On Behalf of | Dec 7, 2020 | Real Estate |

Before selling commercial real estate to you, the owner should conduct an environmental site assessment to ensure that there is no hazardous substance contamination. According to FindLaw, even if you insist that the seller conducts an assessment, you may also want to order a site assessment.

If an environmental condition comes to light later and you cannot show your site assessment results, you may not have a defense that protects you from liability in court.

CERCLA requirements

If you do discover an issue during the assessment, you will need to report it. The Comprehensive Environmental Response, Compensation and Liability Act may consider you jointly liable for cleanup costs along with the past owners and operators if you have not reported that hazardous substances are present on your property. You must notify the National Response Center immediately if you learn of a reportable quantity or a release of more than 1 pound of a hazardous substance during a site assessment. You must also report it to the Environmental Protection Agency.

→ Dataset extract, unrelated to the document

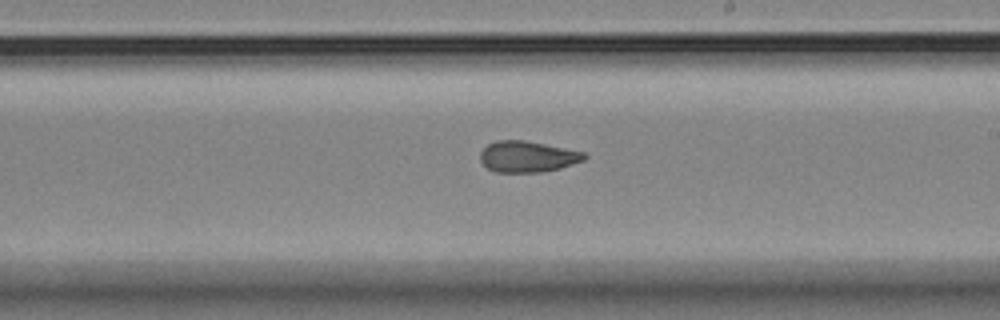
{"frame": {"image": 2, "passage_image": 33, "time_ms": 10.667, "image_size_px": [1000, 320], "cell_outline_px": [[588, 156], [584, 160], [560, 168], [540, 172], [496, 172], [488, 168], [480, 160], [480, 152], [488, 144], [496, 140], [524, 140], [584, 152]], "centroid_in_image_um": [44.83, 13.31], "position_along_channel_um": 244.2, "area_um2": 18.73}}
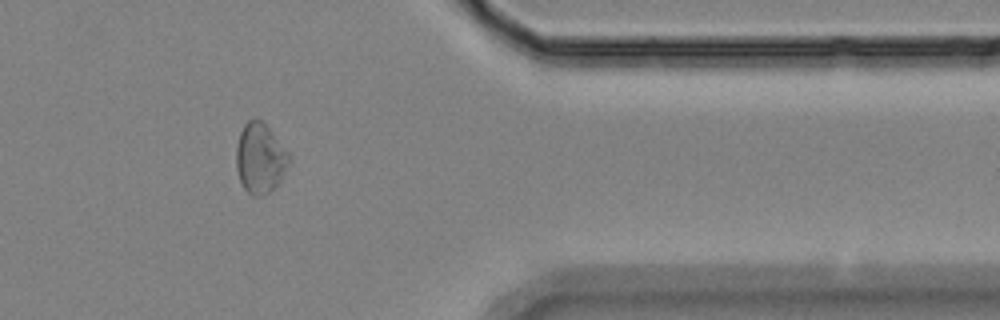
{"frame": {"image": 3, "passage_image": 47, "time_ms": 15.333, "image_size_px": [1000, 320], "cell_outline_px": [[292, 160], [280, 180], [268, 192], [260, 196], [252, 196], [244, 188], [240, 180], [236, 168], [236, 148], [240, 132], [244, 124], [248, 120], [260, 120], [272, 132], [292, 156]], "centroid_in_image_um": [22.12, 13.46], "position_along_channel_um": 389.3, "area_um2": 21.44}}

Innocent landowner defense

After you have the site assessment and have satisfied CERCLA requirements, you may be free of cleanup liability in the case of a later discovery of contamination. Your eligibility for the innocent landowner defense depends on your establishing that you have made all required attempts to reveal issues that the prior ownership and use of the property may have caused.

A seller who knows of contamination or the potential for contamination and does not disclose this to you may lose his or her own opportunity to claim the innocent landowner defense. He or she has the duty to disclose this information to you.